━━ Given text ━━
Maureen, I bless the day my friend sent me a link to you! You have been such a help..I know I am not alone, although my friends have been wonderful. My son passed over three weeks ago tomorrow and I am still numb and in shock. It was expected but  still a shock when it happened. He had been fighting a brain tumour for 18 months and it was such a roller coaster ride all that time…he got married as well to who I thought was a lovely girl and to who I tried so hard to be a good mother-in-law. It was no use..I felt alienated from my son, and this was so hard after we had always had such a great close relationship. I realise now that my daughter-in-law was not mature enough to handle the problems and she did so by shutting everyone out who loved him, thinking that she was the only one who knew what he was going through. But my son and I did manage to have some quality time together and these are the days I treasure and hold in my memory. I've been so angry since and I can't get past it….his funeral should have been so beautiful but was spoiled by the other family taking over and organising it their way with no input asked from me, it was as if he had never had a family of his own before they met, and I was so hurt and upset that it was all I could do not to stand up and scream at them all!
━━━
What the task requires =
In the message to Maureen, how long had the son been fighting a brain tumour?
━━ Data section ━━
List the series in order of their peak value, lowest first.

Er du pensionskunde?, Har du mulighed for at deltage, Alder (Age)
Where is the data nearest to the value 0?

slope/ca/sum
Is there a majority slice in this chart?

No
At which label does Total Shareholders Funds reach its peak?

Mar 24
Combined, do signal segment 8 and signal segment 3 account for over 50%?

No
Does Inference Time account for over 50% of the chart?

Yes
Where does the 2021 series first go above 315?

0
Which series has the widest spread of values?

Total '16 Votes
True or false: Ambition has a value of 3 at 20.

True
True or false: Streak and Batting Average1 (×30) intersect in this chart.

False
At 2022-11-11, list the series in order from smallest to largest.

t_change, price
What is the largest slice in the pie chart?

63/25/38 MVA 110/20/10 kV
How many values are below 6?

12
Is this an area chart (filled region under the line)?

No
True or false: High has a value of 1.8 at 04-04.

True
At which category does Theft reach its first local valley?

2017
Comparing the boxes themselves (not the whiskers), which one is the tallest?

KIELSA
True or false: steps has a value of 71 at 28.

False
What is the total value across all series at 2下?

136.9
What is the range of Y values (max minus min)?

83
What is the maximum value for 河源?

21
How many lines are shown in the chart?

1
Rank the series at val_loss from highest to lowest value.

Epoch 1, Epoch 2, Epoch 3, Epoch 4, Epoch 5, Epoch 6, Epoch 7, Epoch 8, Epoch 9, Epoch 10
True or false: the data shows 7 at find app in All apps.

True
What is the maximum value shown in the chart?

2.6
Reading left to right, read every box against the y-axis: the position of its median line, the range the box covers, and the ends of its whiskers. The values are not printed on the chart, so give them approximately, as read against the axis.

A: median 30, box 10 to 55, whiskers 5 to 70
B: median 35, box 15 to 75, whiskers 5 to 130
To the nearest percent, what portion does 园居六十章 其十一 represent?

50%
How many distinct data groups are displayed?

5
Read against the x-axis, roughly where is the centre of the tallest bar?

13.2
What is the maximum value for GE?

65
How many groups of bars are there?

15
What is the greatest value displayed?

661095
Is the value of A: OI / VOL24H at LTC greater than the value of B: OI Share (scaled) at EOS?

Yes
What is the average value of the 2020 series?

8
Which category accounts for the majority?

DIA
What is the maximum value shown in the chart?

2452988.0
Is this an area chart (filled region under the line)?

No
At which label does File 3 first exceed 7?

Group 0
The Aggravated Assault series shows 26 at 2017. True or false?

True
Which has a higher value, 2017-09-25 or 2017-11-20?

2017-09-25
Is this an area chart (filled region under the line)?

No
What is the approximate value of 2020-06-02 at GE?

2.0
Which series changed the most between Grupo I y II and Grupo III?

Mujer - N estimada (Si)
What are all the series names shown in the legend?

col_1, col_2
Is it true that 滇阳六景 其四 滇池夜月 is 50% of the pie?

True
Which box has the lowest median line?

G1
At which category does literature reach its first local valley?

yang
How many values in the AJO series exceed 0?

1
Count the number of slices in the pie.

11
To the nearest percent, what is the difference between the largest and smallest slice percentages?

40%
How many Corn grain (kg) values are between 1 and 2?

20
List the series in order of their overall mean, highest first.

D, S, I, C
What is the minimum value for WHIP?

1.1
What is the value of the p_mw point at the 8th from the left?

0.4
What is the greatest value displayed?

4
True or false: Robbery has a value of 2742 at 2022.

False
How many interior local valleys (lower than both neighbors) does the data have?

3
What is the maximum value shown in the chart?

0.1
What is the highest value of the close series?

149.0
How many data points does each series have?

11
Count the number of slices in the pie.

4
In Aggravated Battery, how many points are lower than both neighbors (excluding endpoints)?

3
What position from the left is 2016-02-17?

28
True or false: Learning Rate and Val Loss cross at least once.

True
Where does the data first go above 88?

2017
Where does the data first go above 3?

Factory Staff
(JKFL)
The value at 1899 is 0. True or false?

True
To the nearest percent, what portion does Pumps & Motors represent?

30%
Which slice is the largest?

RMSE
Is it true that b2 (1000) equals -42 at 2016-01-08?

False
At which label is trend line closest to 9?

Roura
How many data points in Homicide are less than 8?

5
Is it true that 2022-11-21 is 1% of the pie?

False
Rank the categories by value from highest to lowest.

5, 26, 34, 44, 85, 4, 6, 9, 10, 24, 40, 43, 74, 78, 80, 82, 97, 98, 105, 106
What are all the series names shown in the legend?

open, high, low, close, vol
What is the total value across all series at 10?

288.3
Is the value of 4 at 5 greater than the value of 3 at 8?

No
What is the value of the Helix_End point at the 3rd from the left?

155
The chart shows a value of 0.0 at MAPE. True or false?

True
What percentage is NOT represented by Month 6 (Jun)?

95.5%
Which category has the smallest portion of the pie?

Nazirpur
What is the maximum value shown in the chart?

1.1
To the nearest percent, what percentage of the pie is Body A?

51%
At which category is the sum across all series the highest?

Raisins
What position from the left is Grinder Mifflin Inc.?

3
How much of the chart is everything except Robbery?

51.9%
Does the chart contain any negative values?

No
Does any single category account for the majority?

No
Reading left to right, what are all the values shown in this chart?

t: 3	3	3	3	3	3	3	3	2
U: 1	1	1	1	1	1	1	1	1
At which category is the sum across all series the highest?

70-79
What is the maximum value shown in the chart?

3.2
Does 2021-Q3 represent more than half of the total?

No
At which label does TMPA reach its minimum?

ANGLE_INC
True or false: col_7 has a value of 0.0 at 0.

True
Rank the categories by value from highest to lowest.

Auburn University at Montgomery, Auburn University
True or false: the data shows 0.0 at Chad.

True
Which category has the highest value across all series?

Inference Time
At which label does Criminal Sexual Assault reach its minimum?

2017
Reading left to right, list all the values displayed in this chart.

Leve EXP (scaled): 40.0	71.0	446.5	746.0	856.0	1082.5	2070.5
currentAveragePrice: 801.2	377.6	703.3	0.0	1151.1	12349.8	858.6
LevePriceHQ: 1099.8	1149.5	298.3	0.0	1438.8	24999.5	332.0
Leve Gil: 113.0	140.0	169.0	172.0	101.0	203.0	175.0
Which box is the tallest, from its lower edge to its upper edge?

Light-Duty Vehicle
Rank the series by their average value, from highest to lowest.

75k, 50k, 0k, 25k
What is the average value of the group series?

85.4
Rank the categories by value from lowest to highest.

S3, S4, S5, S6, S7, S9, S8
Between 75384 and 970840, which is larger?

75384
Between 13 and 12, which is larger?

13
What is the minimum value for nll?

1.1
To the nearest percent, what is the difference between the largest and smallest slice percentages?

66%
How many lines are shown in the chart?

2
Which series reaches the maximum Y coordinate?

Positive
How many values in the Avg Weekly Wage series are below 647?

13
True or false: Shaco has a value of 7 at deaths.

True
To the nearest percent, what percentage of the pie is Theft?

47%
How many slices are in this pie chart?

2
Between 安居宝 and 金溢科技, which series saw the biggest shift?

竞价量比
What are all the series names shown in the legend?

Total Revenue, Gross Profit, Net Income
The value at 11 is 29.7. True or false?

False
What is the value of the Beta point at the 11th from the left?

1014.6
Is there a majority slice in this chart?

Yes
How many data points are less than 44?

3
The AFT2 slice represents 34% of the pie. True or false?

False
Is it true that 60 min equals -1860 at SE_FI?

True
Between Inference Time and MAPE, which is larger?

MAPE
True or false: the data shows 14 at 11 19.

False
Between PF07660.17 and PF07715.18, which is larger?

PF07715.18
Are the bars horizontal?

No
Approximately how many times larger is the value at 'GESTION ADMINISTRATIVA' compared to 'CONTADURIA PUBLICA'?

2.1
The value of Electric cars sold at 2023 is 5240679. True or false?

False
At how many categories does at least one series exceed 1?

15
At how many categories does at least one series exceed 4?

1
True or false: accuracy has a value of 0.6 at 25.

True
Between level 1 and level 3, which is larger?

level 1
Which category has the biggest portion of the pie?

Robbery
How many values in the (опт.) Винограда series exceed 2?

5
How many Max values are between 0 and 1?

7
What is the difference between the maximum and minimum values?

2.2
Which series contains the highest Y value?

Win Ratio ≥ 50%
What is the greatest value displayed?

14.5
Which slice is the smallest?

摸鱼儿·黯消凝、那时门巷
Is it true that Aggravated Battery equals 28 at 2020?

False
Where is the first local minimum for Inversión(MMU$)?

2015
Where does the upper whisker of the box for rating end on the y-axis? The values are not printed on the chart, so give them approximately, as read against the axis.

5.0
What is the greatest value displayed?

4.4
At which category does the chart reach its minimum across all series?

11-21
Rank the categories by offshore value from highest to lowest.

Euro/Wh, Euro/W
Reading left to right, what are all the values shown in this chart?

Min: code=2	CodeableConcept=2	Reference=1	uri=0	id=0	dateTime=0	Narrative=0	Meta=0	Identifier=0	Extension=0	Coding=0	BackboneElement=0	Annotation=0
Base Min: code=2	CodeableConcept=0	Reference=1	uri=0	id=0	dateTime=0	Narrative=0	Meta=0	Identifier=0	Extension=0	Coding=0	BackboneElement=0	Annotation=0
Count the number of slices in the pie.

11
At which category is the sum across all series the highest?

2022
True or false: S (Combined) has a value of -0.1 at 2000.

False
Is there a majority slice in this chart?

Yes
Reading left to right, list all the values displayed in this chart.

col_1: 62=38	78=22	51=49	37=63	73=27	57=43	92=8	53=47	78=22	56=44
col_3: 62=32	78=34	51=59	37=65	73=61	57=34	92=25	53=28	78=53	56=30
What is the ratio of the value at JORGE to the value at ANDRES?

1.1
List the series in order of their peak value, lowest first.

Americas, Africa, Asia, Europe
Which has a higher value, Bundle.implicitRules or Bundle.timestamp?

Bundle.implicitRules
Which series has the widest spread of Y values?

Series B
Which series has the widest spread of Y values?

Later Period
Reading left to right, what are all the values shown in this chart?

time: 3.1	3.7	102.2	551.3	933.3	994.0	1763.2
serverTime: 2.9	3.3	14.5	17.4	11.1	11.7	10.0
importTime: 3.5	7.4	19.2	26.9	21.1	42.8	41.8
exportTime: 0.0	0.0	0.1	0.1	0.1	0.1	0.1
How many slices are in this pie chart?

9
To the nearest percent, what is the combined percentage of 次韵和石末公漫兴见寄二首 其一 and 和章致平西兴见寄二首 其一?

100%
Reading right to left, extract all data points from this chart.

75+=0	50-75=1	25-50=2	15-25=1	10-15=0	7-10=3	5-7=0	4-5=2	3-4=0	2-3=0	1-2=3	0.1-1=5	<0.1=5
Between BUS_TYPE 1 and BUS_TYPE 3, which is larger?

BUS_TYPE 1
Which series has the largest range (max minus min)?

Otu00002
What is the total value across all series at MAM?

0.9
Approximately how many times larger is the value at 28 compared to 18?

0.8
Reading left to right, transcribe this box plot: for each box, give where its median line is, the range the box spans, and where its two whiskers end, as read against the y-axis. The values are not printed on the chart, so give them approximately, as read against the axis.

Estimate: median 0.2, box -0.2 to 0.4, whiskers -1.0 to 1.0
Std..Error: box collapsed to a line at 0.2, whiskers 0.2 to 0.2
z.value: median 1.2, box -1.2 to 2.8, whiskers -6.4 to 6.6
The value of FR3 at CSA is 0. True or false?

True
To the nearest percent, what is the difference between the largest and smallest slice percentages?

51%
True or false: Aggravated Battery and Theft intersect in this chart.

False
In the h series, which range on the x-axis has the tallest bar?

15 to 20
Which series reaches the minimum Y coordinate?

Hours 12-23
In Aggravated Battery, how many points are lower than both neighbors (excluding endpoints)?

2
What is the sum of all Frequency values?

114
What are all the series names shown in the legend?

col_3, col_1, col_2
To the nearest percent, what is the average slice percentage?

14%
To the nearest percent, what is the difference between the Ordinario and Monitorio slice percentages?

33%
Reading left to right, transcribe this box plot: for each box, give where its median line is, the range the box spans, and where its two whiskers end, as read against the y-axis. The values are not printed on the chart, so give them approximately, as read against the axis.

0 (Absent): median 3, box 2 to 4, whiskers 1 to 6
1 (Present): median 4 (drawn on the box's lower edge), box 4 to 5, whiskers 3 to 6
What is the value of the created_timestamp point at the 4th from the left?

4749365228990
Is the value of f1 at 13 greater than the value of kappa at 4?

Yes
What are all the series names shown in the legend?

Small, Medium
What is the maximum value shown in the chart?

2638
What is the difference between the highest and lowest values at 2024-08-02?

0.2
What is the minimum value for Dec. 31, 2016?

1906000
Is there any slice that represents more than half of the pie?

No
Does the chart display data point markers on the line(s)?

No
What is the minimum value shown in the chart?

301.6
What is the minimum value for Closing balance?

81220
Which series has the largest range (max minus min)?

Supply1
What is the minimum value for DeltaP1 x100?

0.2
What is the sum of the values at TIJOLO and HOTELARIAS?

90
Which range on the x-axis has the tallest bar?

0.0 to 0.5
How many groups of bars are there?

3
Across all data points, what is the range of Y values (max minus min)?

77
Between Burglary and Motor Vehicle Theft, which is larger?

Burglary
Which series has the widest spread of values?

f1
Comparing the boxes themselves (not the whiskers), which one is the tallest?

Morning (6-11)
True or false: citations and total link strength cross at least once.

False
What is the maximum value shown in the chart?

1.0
━━━
Result for this task =
18 months